Writer: Martin Foreman
Director: Martin Foreman
Reviewer: Jon Wainwright
Martin Foreman has written and directed two short one-man plays (combined they come in at under two hours with an interval), each of which stands alone as a distinct and intriguing story, and both of which share some weighty themes. Since the characters themselves are deeply religious men, their preoccupations — the eternal conflict between body and soul, the existence of God, their spiritual struggle, and so on — naturally revolve around religion. Equally naturally, there’s little room for humour, but the performances of Christopher Annus (Now We Are Pope) and especially of Christopher Peacock (Angel) are for the most part engaging.
A Catholic priest seeking sexual favours on the sly is not the kind of character anyone — atheist or believer — is likely to warm to, and so it’s a surprise when the unnamed priest in Angel generates in us more than a grain of sympathy for his predicament. The play begins with him praying to a saccharine image of the Virgin Mary, the ancient superstition interrupted by a very modern doorbell. Michael enters, and out pour the priest’s deepest secrets: his early, unsatiated longing for women, his later lusts for young men. Michael remains unseen throughout, an invisible presence, contributing nothing but what is supplied by the priest’s imagination. He might as well be the god the older man spends so much time praying to.
One moment the priest is dreamily recalling the body of the first naked man he embraced (including evocative details such as the “bulk of his thighs”), the next he is trying out Pascal’s Wager on Michael, who points out that this is really proof of man’s despair, not of God’s existence. Fear of God is no proof that God exists, since we can fear that which isn’t there. No wonder the priest is becoming spiritually exhausted, as he reflects upon the choice between men and God, between the promise of ecstasy tomorrow or fulfilment today.
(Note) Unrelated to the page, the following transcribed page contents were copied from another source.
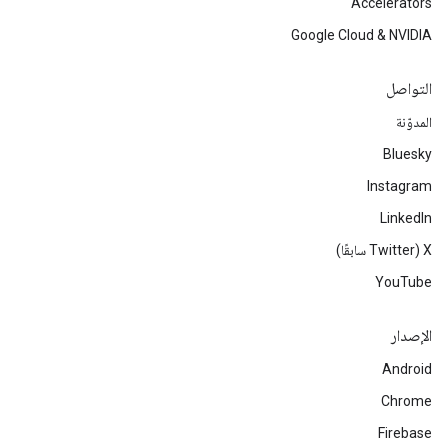
Accelerators
Google Cloud & NVIDIA
التواصل
المدوّنة
Bluesky
Instagram
LinkedIn
‫X ‏(Twitter سابقًا)
YouTube
الإصدار
Android
Chrome
Firebase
Where Angel is based on a real priest the playwright met thirty years ago, Now We Are Pope is about Frederick Rolfe (1860—1913), an Englishman “who spent his life seeking the Divine Friend but was never happier than when making enemies” — or trying to entice handsome young men into his room at the Palazzo Marcello in Venice. Among his many achievements was a novel, Hadrian VII, about an Englishman long denied the priesthood who is suddenly elected pope.
The programme note on Rolfe also describes him as “a difficult man” and that is the part of his character that unfortunately dominates. He’s a good complainer, with a long list of enemies, who have stolen his paintings, his writings, all his best ideas. He no longer trusts anyone. On the wall of his room is the iconic image of Saint Sebastian, tied to a tree, pierced by arrows. This provides the one moment of light relief as he recalls taking photos of the boys he was tutoring in Scotland, dressed (or rather undressed) as Sebastian. He’s still bitter that he was sacked, despite protesting to their mother that the boys wore clean loincloths.
Both plays benefit from a serious script and the intimacy of the performance space. Angel is the stronger of the two, and while both characters raise plenty of universal human questions, neither pauses to consider whether the kind of devotion and worship they indulge in is in itself a good thing. That, of course, is in the nature of obsession, which is perhaps the overarching theme of the evening.